Nonlinear Systems and Chaos

After serious doubts in the beginning of chaos research with respect to its "scientificality" until the 1990s this research area now, undoubtlessly, substantially contributes to a deeper understanding of the mechanisms of complex phenomena, in particular of living systems. Chaos research left its tarnished reputation to only produce mathematical beauty behind it. Of course, one can still say that chaos research and related areas are at the edge of mysticism (cf. Christoph Holzhey). So be it! If this is a disadvantage at all, in my opinion it does not matter as long as substantial insight into complex systems is generated. Particle physics with their numerous allusions to Buddhistic conceptions appears to me much closer to mysticism but nobody doubts the important contribution to knowledge.

Rapid-prototyping sculptur of the Rössler attractor by Florian Grond

An icon of chaos research is the Rössler attractor here depicted as rapid-prototyping form produced by Florian Grond. This chaotic attractor is named after my doctoral supervisor Otto E. Rössler who lives and works in Tübingen. An excellent introduction into chaos can be found at scholarpedia.org.

Lyapunov exponents

The so-called Lyapunov exponents are essential characteristics to describe the stability of dissipative systems. These entities are measures for the exponential divergence or convergence of neighbored trajectories of nonlinear systems. The importance of the Lyapunov exponents results from the fact that an exact measurement of the actual state is virtually impossible. In chaotic systems this uncertainty usually increases exponentially with time which is why predictability is reduced (a well-known example is the weather dynamics). This is why Lyapunov exponents are a particular useful measure for predictability.

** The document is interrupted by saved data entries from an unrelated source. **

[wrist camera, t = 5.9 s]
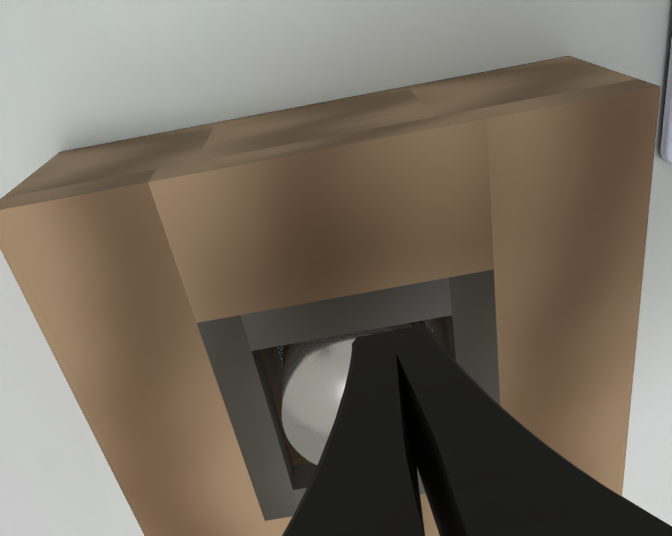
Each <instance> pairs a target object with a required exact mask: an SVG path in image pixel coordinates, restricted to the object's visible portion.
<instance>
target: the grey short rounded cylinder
mask: <svg viewBox="0 0 672 536" xmlns="http://www.w3.org/2000/svg"><path fill="white" fill-rule="evenodd" d="M418 325H425V322H424V320H423V321H417V322H411V323H406V324H400V325H395V326H389V327H383V328H378V329H372V330H366V331H361V332H355V333H350V334H344V335H338V336H333V337H327V338H322V339H316V340H310V341H305V342H299V343H293V344H288V345H284V355H283V385H282V423H283V428H284V431H285V434H286V436H287V438H288V440H289V441H290V443H291V445H292V446H293V447H294V448H295V449H296V451H297V452H298V453H300V454H301V455H302V456H303V457H304V458H306V459H307V460H308V461H310V462H312V463H313V464H315V465H318V463H319V460H320V458H321V455H322V452H323V450H324V447H325V445H326V442H327V439H328V437H329V434H330V432H331V429H332V426H333V424H334V421H335V418H336V415H337V411H338V408H339V405H340V401H341V398H342V395H343V391H344V388H345V384H346V380H347V375H348V371H349V366H350V360H351V353H352V343H353V342H354V340H355V339H356V338H357V337H361V336H366V335H371V334H376V333H381V332H387V331H392V330H397V329H402V328H407V327H412V326H418ZM425 326H426V325H425Z"/></svg>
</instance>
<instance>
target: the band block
mask: <svg viewBox="0 0 672 536" xmlns="http://www.w3.org/2000/svg"><path fill="white" fill-rule="evenodd" d="M659 96H660V86H657V85H654V84H651V83H648V82H645V81H642V80H639V79H636V78H633V77H630V76H627V75H624V74H621V73H618V72H615V71H612V70H609V69H606V68H603V67H600V66H597V65H594V64H591V63H588V62H585V61H582V60H579V59H576V58H573V57H570V56H566V57H561V58H555V59H550V60H545V61H540V62H534V63H529V64H524V65H518V66H513V67H508V68H503V69H497V70H492V71H487V72H481V73H476V74H471V75H466V76H460V77H455V78H450V79H444V80H439V81H434V82H429V83H423V84H418V85H413V86H407V87H402V88H397V89H391V90H386V91H381V92H376V93H370V94H365V95H360V96H354V97H349V98H344V99H339V100H333V101H328V102H323V103H317V104H312V105H307V106H302V107H296V108H291V109H286V110H280V111H275V112H270V113H265V114H259V115H254V116H249V117H243V118H238V119H233V120H227V121H222V122H217V123H212V124H206V125H201V126H196V127H190V128H185V129H180V130H175V131H169V132H164V133H159V134H153V135H148V136H143V137H138V138H132V139H127V140H122V141H116V142H111V143H106V144H101V145H95V146H90V147H85V148H79V149H74V150H69V151H63V152H59V153H58V154H57V155H56V156H54V157H53V158H52V159H51V160H49V161H48V162H47V163H45V164H44V165H43V166H42V167H40V168H39V169H38V170H37V171H35V172H34V173H33V174H32V175H30V176H29V177H28V178H26V179H25V180H24V181H23V182H21V183H20V184H19V185H18V186H16V187H15V188H14V189H13V190H11V191H10V192H9V193H7V194H6V195H5V196H4V197H2V198H1V199H0V249H1V251H2V253H3V255H4V257H5V259H6V261H7V263H8V265H9V267H10V269H11V271H12V273H13V275H14V277H15V279H16V281H17V283H18V285H19V287H20V289H21V291H22V293H23V295H24V297H25V299H26V301H27V303H28V305H29V307H30V309H31V311H32V313H33V315H34V317H35V319H36V321H37V322H38V324H39V326H40V328H41V330H42V332H43V334H44V336H45V338H46V340H47V342H48V344H49V346H50V348H51V350H52V352H53V354H54V356H55V358H56V360H57V362H58V364H59V366H60V368H61V370H62V372H63V374H64V376H65V378H66V380H67V382H68V384H69V386H70V388H71V390H72V392H73V394H74V396H75V398H76V400H77V402H78V404H79V406H80V408H81V410H82V412H83V414H84V416H85V418H86V420H87V422H88V424H89V426H90V428H91V430H92V432H93V434H94V436H95V438H96V440H97V442H98V444H99V446H100V448H101V450H102V452H103V454H104V456H105V458H106V460H107V462H108V464H109V466H110V468H111V470H112V472H113V474H114V476H115V478H116V480H117V482H118V484H119V486H120V488H121V490H122V492H123V494H124V496H125V498H126V500H127V501H128V503H129V505H130V507H131V509H132V511H133V513H134V515H135V517H136V519H137V521H138V523H139V525H140V527H141V529H142V531H143V533H144V535H145V536H282V535H283V533H284V531H285V529H286V528H287V526H288V524H289V522H290V520H291V519H292V517H293V515H294V513H295V511H296V509H297V507H298V505H299V503H300V501H301V499H302V497H303V495H304V493H305V491H306V489H307V487H308V485H309V483H310V481H311V478H312V476H313V474H314V472H315V469H316V467H317V465H315V464H313V463H312V462H310V461H308V460H307V459H306V458H304V457H303V456H302V455H301V454H300V453H298V452H297V451H296V449H295V448H294V447H293V446H292V445H291V443H290V441H289V440H288V438H287V436H286V434H285V431H284V428H283V423H282V385H283V367H282V363H281V359H280V356H279V352H278V348H277V346H282V345H288V344H293V343H299V342H305V341H310V340H316V339H322V338H327V337H333V336H338V335H344V334H350V333H355V332H361V331H366V330H372V329H378V328H383V327H389V326H395V325H400V324H406V323H411V322H417V321H423V320H428V319H433V327H434V335H435V337H436V338H437V339H438V341H439V342H440V343H441V344H442V346H443V347H444V348H445V349H446V351H447V352H448V353H449V354H450V355H451V356H452V357H453V359H454V360H455V361H456V362H457V363H458V364H459V365H460V366H461V367H462V369H463V370H464V371H465V372H466V373H467V374H468V375H469V376H470V377H471V378H472V379H473V380H474V381H475V382H476V383H477V384H478V385H479V386H480V387H481V388H482V389H483V390H484V391H485V392H486V393H487V394H488V395H489V396H490V397H491V398H492V399H494V400H495V401H496V402H497V403H498V404H499V405H500V406H501V407H502V408H503V409H504V410H506V411H507V412H508V413H509V414H510V415H511V416H513V417H514V418H515V419H516V420H517V421H518V422H519V423H521V424H522V425H523V426H524V427H525V428H527V429H528V430H529V431H530V432H531V433H533V434H534V435H535V436H536V437H538V438H539V439H540V440H541V441H543V442H544V443H545V444H546V445H548V446H549V447H550V448H552V449H553V450H554V451H556V452H557V453H559V454H560V455H561V456H563V457H564V458H565V459H567V460H568V461H569V462H571V463H572V464H573V465H575V466H576V467H578V468H579V469H581V470H582V471H584V472H585V473H587V474H588V475H590V476H591V477H592V478H594V479H595V480H597V481H598V482H600V483H601V484H603V485H604V486H606V487H607V488H609V489H610V490H612V491H614V492H615V493H617V494H619V495H620V496H622V489H623V479H624V468H625V457H626V447H627V436H628V426H629V415H630V404H631V394H632V383H633V372H634V362H635V351H636V340H637V330H638V319H639V308H640V298H641V287H642V276H643V266H644V255H645V245H646V234H647V223H648V213H649V202H650V191H651V181H652V170H653V159H654V149H655V138H656V127H657V117H658V106H659ZM417 474H418V482H419V490H420V498H421V506H422V514H423V522H424V530H425V536H440V535H439V532H438V529H437V526H436V523H435V520H434V517H433V514H432V511H431V508H430V505H429V502H428V499H427V496H426V493H425V490H424V487H423V484H422V481H421V478H420V475H419V472H418V469H417Z"/></svg>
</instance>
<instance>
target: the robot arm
mask: <svg viewBox="0 0 672 536" xmlns="http://www.w3.org/2000/svg"><path fill="white" fill-rule="evenodd" d="M660 151H661V157H662V158H663V160H665V161H666V162H668V163H670V164H672V39H671V49H670V59H669V69H668V79H667V89H666V100H665V110H664V120H663V130H662V140H661V150H660ZM417 469H418V472H419V475H420V478H421V481H422V484H423V487H424V490H425V493H426V496H427V499H428V502H429V505H430V508H431V511H432V514H433V517H434V520H435V523H436V526H437V529H438V532H439V535H440V536H672V526H670V525H668V524H667V523H665V522H663V521H662V520H660V519H658V518H657V517H655V516H653V515H652V514H650V513H648V512H647V511H645V510H643V509H642V508H640V507H639V506H637V505H635V504H634V503H632V502H630V501H629V500H627V499H625V498H624V497H622V496H620V495H619V494H617V493H615V492H614V491H612V490H610V489H609V488H607V487H606V486H604V485H603V484H601V483H600V482H598V481H597V480H595V479H594V478H592V477H591V476H590V475H588V474H587V473H585V472H584V471H582V470H581V469H579V468H578V467H576V466H575V465H573V464H572V463H571V462H569V461H568V460H567V459H565V458H564V457H563V456H561V455H560V454H559V453H557V452H556V451H554V450H553V449H552V448H550V447H549V446H548V445H546V444H545V443H544V442H543V441H541V440H540V439H539V438H538V437H536V436H535V435H534V434H533V433H531V432H530V431H529V430H528V429H527V428H525V427H524V426H523V425H522V424H521V423H519V422H518V421H517V420H516V419H515V418H514V417H513V416H511V415H510V414H509V413H508V412H507V411H506V410H504V409H503V408H502V407H501V406H500V405H499V404H498V403H497V402H496V401H495V400H494V399H492V398H491V397H490V396H489V395H488V394H487V393H486V392H485V391H484V390H483V389H482V388H481V387H480V386H479V385H478V384H477V383H476V382H475V381H474V380H473V379H472V378H471V377H470V376H469V375H468V374H467V373H466V372H465V371H464V370H463V369H462V367H461V366H460V365H459V364H458V363H457V362H456V361H455V360H454V359H453V357H452V356H451V355H450V354H449V353H448V352H447V351H446V349H445V348H444V347H443V346H442V344H441V343H440V342H439V341H438V339H437V338H436V337H435V335H434V334H433V333H432V331H431V330H430V328H428V327H426V326H425V325H418V326H412V327H407V328H402V329H397V330H392V331H387V332H381V333H376V334H371V335H366V336H361V337H357V338H356V339H355V340H354V342H353V343H352V353H351V360H350V366H349V371H348V375H347V380H346V384H345V388H344V391H343V395H342V398H341V401H340V405H339V408H338V411H337V415H336V418H335V421H334V424H333V426H332V429H331V432H330V434H329V437H328V439H327V442H326V445H325V447H324V450H323V452H322V455H321V458H320V460H319V463H318V465H317V467H316V469H315V472H314V474H313V476H312V478H311V481H310V483H309V485H308V487H307V489H306V491H305V493H304V495H303V497H302V499H301V501H300V503H299V505H298V507H297V509H296V511H295V513H294V515H293V517H292V519H291V520H290V522H289V524H288V526H287V528H286V529H285V531H284V533H283V535H282V536H425V530H424V522H423V514H422V506H421V498H420V490H419V482H418V474H417Z"/></svg>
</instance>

We work on the improvement of the numerics for the estimation of these important entities since it has turned out that commonly used methods are insufficient. The upper figure to the right shows the so called positive manifold of the Rössler attractor. Within the attractor the local Lyapunov exponents are almost everywhere positive (red band) which is why a small area of states grows exponentially in time. Orthogonal to the attractor, in contrast, the exponents are almost everywhere negative (blue band in the lower figure) which is why the attractor attracts points from the outside. I am grateful to Florian Grond for his collaboration in this project in form of a final year project.

Florian Grond, Hans H. Diebner, Sven Sahle, Adolf Mathias, Sebastian Fischer and Otto E. Rossler: A robust, locally interpretable algorithm for Lyapunov exponents. Chaos, Solitons & Fractals 16, 841-852 (2003). (pdf)

Florian Grond and Hans H. Diebner: Local Lyapunov Exponents for Dissipative Continuous Systems. Chaos, Solitons & Fractals 23, 1809-1817 (2005). (pdf)

Chaotic Itinerancy

On the occasion of a short term research exchange at the Hokkaido University of Sapporo from January 21 - March 29, 2005, I dealt with the "Chaotic Itinerancy" approach to brain dynamics by Ichiro Tsuda. This led to the following common publication:

Hans H. Diebner and Ichiro Tsuda: Fundamental Interfaciology: Indistinguishability and Time's Arrow. In: Michel Petitjean (Ed.): Proceedings of FIS2005 - The Third Conference on the Foundations of Information Science. MDPI online (2005). (pdf)

Environmental Systems Sciences

On the occasion of a visiting professorships each summer semester at the University of Graz since the summer semester 2004, nonlinearity in ecological and population modelling moved into the focus of my studies. See the list of useful links to population dynamics sites (in German).

Chaos Control and Synchronisation

One of the most important applications of chaos research is chaos control and synchronisation. Control processes play important roles with respect to both technological as well as bio-ecological applications. In a sense, nature performs a kind of communication with the aid of synchronisation mechanisms of nonlinear systems. A technological application is possible, for example, in the field of reducing fluctuations in combustion engines. In fact, those fluctuations have a deterministic-chaotic part, which can be significantly reduced by means of chaos control. In the context of chaos control I also would like to refer to our research into cognitive systems modelling. Please also confer:

Kazuhiro Matsumoto, Hans H. Diebner, Ichiro Tsuda, and Yukiharu Hosoi: Application of Chaos Theory to Engine Systems. SAE International 2008.